Однажды Марина сказала мне, что к ней в кровать приходил Шарик. Кто такой этот Шарик, или что это такое, мне это выяснить не удалось.
–
Несколько дней спустя этот Шарик приходил опять. Потом он стал приходить довольно часто, примерно раз в три дня.
–
Меня не было дома. Когда я пришел домой, Марина сказала мне, что звонил по телефону Синдерюшкин и спрашивал меня. Я, видите ли, был нужен какому-то Синдерюшкину!
–
Марина купила яблок. Мы съели после обеда несколько штук и, кажется, два яблока оставили на вечер. Но когда вечером я захотел получить свое яблоко, то яблока не оказалось. Марина сказала, что приходил Миша-официант и унес яблоки для салата. Сердцевины яблок ему были не нужны, и он вычистил яблоки в нашей же комнате, а сердцевины выбросил в корзинку для ненужной бумаги.
–
Я выяснил, что Шарик, Синдерюшкин и Миша живут, обыкновенно, у нас в печке. Мне это мало понятно, как они там устроились.
–
Я расспрашивал Марину о Шарике, Синдерюшкине и Мише. Марина увиливала от прямых ответов. Когда я высказывал свои опасения, что компания эта, может быть, не совсем добропорядочная, Марина уверила меня, что это, во всяком случае, “Золотые сердца”. Больше я ничего не мог добиться от Марины.

:: Что сделать ::
Перепишите отрывок текста для изучения от «Однажды Марина сказала» до «раз в три дня.», заменив в нем «кровать» на «постель». Следующий материал взят из другого источника.

:: Исходные данные ::
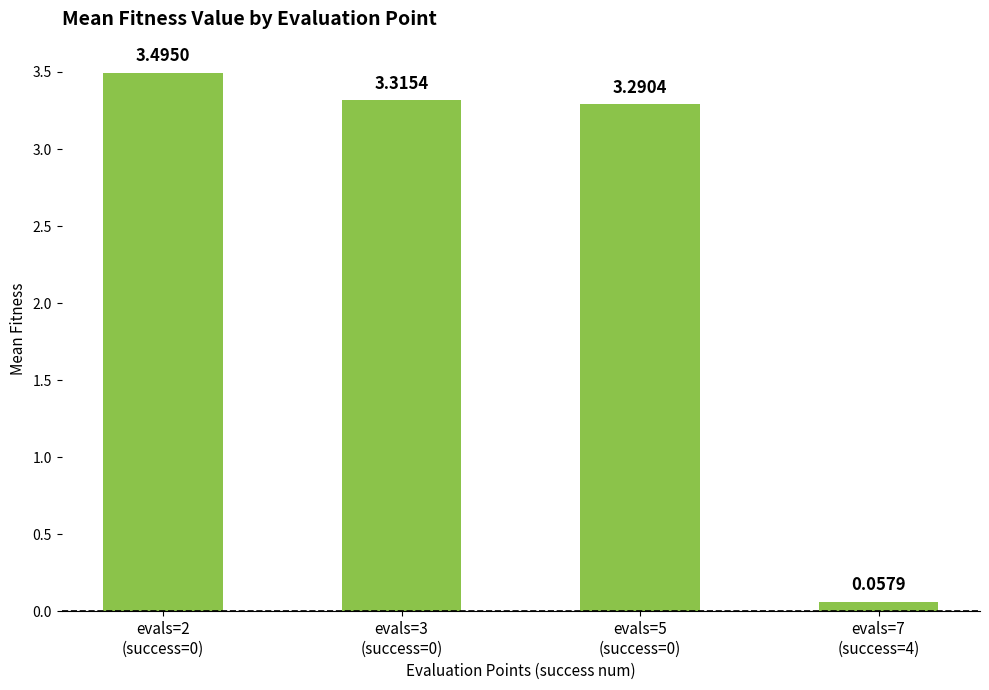

What is the greatest value displayed?

3.5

:: Ответ ::
Однажды Марина сказала мне, что к ней в постель приходил Шарик. Кто такой этот Шарик, или что это такое, мне это выяснить не удалось.
–
Несколько дней спустя этот Шарик приходил опять. Потом он стал приходить довольно часто, примерно раз в три дня.